Reproduce exactly the span of lines beginning at the one with "骤然降温大棚菜如何安全过冬?" and ending at the last line of the data below, omitting pictures.

========================================

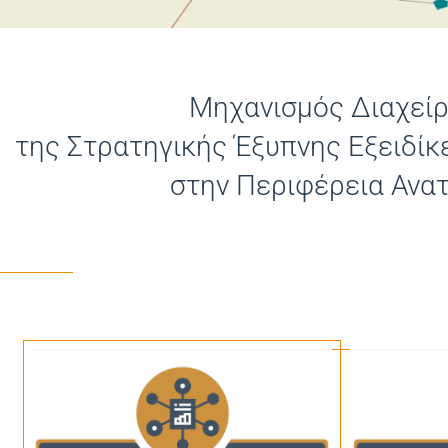
Μηχανισμός Διαχεί
της Στρατηγικής Έξυπνης Εξειδίκε
στην Περιφέρεια Ανα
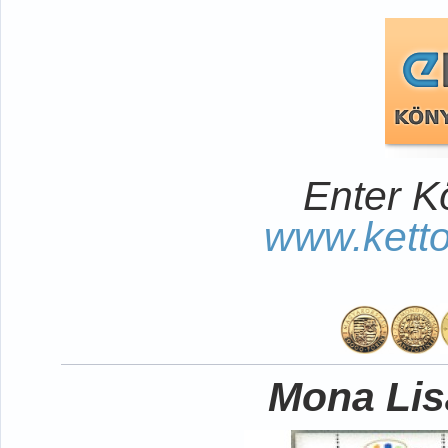
Enter K
www.kett
Mona Lisa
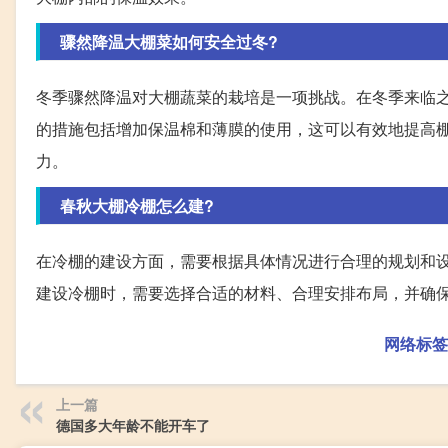
骤然降温大棚菜如何安全过冬?
冬季骤然降温对大棚蔬菜的栽培是一项挑战。在冬季来临
的措施包括增加保温棉和薄膜的使用，这可以有效地提高
力。
春秋大棚冷棚怎么建?
在冷棚的建设方面，需要根据具体情况进行合理的规划和
建设冷棚时，需要选择合适的材料、合理安排布局，并确
网络标签
上一篇
德国多大年龄不能开车了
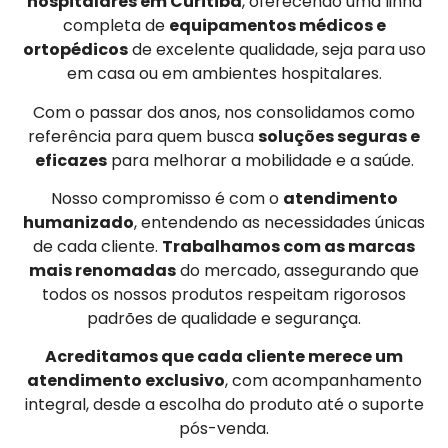
hospitalares em Curitiba
, oferecendo uma linha
completa de
equipamentos médicos e
ortopédicos
de excelente qualidade, seja para uso
em casa ou em ambientes hospitalares.
Com o passar dos anos, nos consolidamos como
referência para quem busca
soluções seguras e
eficazes
para melhorar a mobilidade e a saúde.
Nosso compromisso é com o
atendimento
humanizado
, entendendo as necessidades únicas
de cada cliente.
Trabalhamos com as marcas
mais renomadas
do mercado, assegurando que
todos os nossos produtos respeitam rigorosos
padrões de qualidade e segurança.
Acreditamos que cada cliente merece um
atendimento exclusivo
, com acompanhamento
integral, desde a escolha do produto até o suporte
pós-venda.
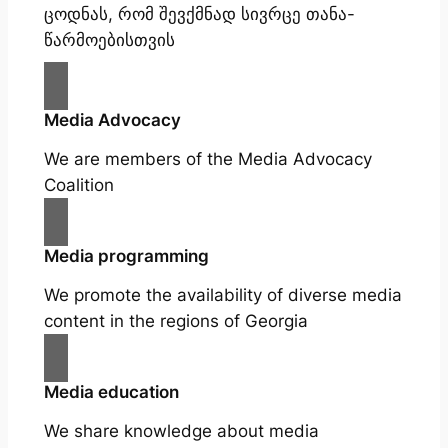
ცოდნას, რომ შევქმნად სივრცე თანა-
წარმოებისთვის
Media Advocacy
We are members of the Media Advocacy
Coalition
Media programming
We promote the availability of diverse media
content in the regions of Georgia
Media education
We share knowledge about media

========================================

* _Exercise solution_
骤然降温大棚菜如何安全过冬?
冬季骤然降温对大棚蔬菜的栽培是一项挑战。在冬季来临
的措施包括增加保温棉和薄膜的使用，这可以有效地提高
力。
春秋大棚冷棚怎么建?
在冷棚的建设方面，需要根据具体情况进行合理的规划和
建设冷棚时，需要选择合适的材料、合理安排布局，并确
网络标签
上一篇
德国多大年龄不能开车了
hospitalares em Curitiba
, oferecendo uma linha
completa de
equipamentos médicos e
ortopédicos
de excelente qualidade, seja para uso
em casa ou em ambientes hospitalares.
Com o passar dos anos, nos consolidamos como
referência para quem busca
soluções seguras e
eficazes
para melhorar a mobilidade e a saúde.
Nosso compromisso é com o
atendimento
humanizado
, entendendo as necessidades únicas
de cada cliente.
Trabalhamos com as marcas
mais renomadas
do mercado, assegurando que
todos os nossos produtos respeitam rigorosos
padrões de qualidade e segurança.
Acreditamos que cada cliente merece um
atendimento exclusivo
, com acompanhamento
integral, desde a escolha do produto até o suporte
pós-venda.
ცოდნას, რომ შევქმნად სივრცე თანა-
წარმოებისთვის
Media Advocacy
We are members of the Media Advocacy
Coalition
Media programming
We promote the availability of diverse media
content in the regions of Georgia
Media education
We share knowledge about media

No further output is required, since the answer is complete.